> [Tareas del ejercicio]
- A) Según la columna «Fuera de la zona de visibilidad», ¿en qué programa y en qué fecha se emitió?
- B) Enumera los lugares en los que, según la columna «Fuera de la zona de visibilidad», se ve a los niños y adolescentes leoneses.
- C) Prolonga la columna «Fuera de la zona de visibilidad» con un párrafo más a partir de su última frase.

> [Fragmento de página]

Fuera de la zona de visibilidad. (En Hoy por Hoy León. 4 de marzo de 2022)

    En este tiempo de miedo, en el que deberíamos haber aprendido la necesidad que tenemos de estar cerca de los otros por habernos visto obligados de esa manera tan terrorífica a mantener las distancias, nos hemos acostumbrado a escapar al roce, a evitar el abrazo; no te digo ya lo extraños que se nos han hecho los besos. Este tiempo de miedo que ha vestido de seguridad las distancias nos ha colocado al margen de las cosas y hemos hecho zonas invisibles a menos de dos metros de distancia.

    Pienso en la voracidad del tiempo. Me veo en este día de marzo que parece tan lejano de aquel otro en el que todavía pensábamos que algo pasaba en China y en Italia, pero que no nos llegaba porque era algo distante, algo que sería una gripe, un ligero contratiempo, un daño imaginado, pero inocente. Me veo en este día recordando cómo era la vida de un cuatro de marzo de hace dos años y pienso en el modo en el que el tiempo nos rebasa, el hambre de la experiencia que se lo come todo. Hace tanto de todo aquello. Pero mi fantasía no se detiene y busca más atrás en el tiempo, y aún más atrás, en momentos en los que la vida no estaba acanalada y borboteaba por todas partes como lo hace ahora para quienes estén hirviendo en tiempo y energía. Veo a los niños y a los adolescentes leoneses en sus jaulitas de barrio, en sus dorados palanquines de las afueras, en sus celdillas del centro de la ciudad, acodados a pizarras eternas que ahora lucen electrónicas y tal vez sin tiza, hambrientos de vida y de deseos, muertos de imágenes y glorias, encendidos en mundos virtuales, metaversos de interior, granos y cremas, miedo y temeridad. Te hablo de los leoneses porque son los míos, pero te hablaría de cualesquiera otros, porque son intercambiables en este mundo sin barreras que no tiene distancias.

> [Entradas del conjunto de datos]
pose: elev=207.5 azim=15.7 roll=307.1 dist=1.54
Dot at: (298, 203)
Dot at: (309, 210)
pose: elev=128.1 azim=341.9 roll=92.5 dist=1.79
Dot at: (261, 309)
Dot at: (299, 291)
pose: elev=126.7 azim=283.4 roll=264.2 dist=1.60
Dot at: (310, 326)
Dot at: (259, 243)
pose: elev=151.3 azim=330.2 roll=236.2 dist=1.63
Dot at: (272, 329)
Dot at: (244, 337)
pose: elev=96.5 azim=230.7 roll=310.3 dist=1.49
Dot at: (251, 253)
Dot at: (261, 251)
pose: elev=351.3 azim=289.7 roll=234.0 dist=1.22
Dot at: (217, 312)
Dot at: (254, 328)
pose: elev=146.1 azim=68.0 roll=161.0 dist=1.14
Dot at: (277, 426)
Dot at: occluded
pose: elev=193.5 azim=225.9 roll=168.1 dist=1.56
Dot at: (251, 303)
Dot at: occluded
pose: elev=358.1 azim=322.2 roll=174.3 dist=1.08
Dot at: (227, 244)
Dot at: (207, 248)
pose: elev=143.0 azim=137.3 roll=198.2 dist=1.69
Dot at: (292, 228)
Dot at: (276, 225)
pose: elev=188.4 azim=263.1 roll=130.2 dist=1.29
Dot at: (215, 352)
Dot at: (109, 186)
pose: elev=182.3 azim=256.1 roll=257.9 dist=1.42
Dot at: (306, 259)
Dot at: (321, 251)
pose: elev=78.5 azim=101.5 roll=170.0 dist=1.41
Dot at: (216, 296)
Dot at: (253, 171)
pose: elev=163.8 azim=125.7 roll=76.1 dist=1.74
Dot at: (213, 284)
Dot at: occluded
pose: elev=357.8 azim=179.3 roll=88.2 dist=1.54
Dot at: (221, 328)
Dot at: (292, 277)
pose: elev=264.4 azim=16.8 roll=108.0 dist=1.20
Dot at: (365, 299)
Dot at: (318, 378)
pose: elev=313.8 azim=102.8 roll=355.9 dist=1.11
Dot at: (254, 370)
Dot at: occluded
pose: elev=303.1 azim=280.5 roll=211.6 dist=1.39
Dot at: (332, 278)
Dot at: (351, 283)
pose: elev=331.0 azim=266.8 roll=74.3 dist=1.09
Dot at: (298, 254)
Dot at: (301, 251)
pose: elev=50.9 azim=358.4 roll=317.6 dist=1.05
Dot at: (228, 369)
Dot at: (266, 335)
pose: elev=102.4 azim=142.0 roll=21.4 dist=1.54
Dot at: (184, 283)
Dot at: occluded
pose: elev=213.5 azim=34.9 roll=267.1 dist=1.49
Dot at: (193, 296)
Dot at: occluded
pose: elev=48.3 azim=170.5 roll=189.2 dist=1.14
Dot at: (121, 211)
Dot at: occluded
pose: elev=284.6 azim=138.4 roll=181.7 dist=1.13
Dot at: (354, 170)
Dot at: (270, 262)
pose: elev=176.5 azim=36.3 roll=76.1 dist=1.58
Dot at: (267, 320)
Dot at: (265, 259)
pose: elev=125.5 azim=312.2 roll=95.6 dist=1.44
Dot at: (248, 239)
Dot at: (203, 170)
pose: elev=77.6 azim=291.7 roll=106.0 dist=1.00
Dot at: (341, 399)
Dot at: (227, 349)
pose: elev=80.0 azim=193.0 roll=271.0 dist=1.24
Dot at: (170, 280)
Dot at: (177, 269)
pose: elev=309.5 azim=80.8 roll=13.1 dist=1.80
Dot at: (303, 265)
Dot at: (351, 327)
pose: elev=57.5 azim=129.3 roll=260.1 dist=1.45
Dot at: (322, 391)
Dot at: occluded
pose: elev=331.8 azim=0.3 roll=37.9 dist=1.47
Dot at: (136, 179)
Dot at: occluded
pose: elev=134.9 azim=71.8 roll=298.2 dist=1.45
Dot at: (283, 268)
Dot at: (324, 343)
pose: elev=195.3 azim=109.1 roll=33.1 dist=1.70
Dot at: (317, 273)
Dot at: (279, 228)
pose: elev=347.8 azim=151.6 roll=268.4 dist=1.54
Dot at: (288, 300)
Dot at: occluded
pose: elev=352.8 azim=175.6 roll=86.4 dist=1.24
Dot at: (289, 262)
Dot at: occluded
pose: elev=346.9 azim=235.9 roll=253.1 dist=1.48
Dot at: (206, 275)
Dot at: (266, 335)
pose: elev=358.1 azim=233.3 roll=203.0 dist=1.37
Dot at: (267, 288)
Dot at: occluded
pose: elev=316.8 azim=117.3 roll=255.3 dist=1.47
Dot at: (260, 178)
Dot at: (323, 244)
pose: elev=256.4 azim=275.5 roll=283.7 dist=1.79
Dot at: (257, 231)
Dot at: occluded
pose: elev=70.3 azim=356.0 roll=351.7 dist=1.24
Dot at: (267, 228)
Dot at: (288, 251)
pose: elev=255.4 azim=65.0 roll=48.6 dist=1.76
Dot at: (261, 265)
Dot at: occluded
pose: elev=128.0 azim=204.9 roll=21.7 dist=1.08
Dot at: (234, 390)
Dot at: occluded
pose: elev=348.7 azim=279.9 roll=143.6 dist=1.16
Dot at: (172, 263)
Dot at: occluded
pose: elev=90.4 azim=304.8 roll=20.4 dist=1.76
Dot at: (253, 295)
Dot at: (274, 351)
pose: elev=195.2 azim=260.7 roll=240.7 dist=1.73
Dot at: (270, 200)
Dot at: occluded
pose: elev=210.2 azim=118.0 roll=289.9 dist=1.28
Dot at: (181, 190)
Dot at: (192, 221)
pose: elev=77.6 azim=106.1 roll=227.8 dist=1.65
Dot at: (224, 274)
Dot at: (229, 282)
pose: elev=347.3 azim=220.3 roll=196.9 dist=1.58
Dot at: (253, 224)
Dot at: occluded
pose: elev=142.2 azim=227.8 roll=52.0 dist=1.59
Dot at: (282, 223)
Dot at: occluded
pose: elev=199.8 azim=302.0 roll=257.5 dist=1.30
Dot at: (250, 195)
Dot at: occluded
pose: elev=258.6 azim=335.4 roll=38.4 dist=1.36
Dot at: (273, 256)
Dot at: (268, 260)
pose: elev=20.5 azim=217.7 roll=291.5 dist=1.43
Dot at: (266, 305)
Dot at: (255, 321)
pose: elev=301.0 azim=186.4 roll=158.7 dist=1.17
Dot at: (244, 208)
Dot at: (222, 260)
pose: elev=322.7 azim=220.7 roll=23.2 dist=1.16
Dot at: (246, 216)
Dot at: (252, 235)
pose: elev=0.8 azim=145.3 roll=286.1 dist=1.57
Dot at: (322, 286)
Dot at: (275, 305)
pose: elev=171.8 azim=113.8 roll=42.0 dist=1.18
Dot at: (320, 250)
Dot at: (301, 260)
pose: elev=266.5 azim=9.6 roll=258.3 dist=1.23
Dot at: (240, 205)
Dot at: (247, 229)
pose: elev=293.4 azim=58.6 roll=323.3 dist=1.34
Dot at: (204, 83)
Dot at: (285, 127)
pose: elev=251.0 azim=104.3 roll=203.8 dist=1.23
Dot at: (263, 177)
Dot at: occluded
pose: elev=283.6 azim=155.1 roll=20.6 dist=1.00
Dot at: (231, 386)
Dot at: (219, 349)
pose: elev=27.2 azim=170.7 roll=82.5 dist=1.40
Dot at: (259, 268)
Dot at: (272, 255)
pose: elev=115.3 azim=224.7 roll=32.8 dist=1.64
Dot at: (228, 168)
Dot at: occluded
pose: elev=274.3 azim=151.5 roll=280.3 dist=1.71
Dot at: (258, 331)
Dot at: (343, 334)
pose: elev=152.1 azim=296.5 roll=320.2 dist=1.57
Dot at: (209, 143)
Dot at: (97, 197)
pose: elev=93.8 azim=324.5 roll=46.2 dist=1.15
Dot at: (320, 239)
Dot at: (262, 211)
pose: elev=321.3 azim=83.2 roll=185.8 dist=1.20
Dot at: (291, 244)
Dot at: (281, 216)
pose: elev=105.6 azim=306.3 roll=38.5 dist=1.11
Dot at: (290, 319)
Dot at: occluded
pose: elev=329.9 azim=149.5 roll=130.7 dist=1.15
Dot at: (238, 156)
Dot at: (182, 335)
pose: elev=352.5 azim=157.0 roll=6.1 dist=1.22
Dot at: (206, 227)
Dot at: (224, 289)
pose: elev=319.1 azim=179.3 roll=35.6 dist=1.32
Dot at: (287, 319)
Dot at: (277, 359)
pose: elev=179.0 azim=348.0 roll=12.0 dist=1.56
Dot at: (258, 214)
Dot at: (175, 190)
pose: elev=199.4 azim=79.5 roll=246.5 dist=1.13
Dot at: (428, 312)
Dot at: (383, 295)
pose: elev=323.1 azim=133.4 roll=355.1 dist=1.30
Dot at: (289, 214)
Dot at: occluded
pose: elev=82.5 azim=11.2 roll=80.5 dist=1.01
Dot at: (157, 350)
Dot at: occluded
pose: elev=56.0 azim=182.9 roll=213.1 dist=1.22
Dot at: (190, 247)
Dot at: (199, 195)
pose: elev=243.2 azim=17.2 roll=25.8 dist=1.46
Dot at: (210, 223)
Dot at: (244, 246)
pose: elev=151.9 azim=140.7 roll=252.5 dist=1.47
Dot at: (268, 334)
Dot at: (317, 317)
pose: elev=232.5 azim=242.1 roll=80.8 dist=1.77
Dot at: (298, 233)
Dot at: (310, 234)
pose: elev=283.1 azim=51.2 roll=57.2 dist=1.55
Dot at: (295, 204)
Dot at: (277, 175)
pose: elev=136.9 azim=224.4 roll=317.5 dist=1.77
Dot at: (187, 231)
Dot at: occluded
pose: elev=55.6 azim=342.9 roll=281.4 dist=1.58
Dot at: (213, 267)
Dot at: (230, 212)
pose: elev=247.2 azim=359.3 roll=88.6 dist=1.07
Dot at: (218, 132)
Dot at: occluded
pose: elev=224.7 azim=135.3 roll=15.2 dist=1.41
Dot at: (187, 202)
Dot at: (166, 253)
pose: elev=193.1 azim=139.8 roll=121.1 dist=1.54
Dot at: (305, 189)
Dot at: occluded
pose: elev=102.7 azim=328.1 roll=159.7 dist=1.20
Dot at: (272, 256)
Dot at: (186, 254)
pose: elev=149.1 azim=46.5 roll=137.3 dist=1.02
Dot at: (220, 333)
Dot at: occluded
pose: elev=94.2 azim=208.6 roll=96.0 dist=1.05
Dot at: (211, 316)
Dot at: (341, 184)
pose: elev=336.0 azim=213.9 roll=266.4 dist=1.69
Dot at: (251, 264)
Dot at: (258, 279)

> [Respuestas en orden]
- A) En Hoy por Hoy León, el 4 de marzo de 2022.

- B) En sus jaulitas de barrio; en sus dorados palanquines de las afueras; en sus celdillas del centro de la ciudad.

- C)
    Claro que esto que te cuento sirve solo para el estándar. Son intercambiables, sí, pero solo si están en la mediana, si responden a lo esperado, si funcionan. Pero, al lado de esa gran masa de normalidad, hay más vida, hay otras luces no menos brillantes, aunque sean eco del fracaso y la exclusión: los que no son como todos, los que están en la distancia a pesar de rozarnos con su inquietud incontenible, los que mantienen su diferencia, por voluntad propia o por caída libre, fuera de la zona de visibilidad. No te hablo de los chicos que vienen de Siria escapando de un horror que parece que ya no existiera, ni los que nos llegarán de Ucrania o los que pertenecen a minorías étnicas o inmigrantes. Te hablo de los que están fuera del foco, los que pasan desapercibidos a los ojos del sistema, los que se quedan en el camino al lado del centro de atención; esos que son invisibles a la educación, los elementales del cambio, la fuerza real transformadora que se pierde alrededor del embudo, entre los agujeros del colador. Esos que no vemos por la distancia que impone nuestra ceguera deberían ser el objeto de todo esfuerzo educativo. Son invisibles, pero son.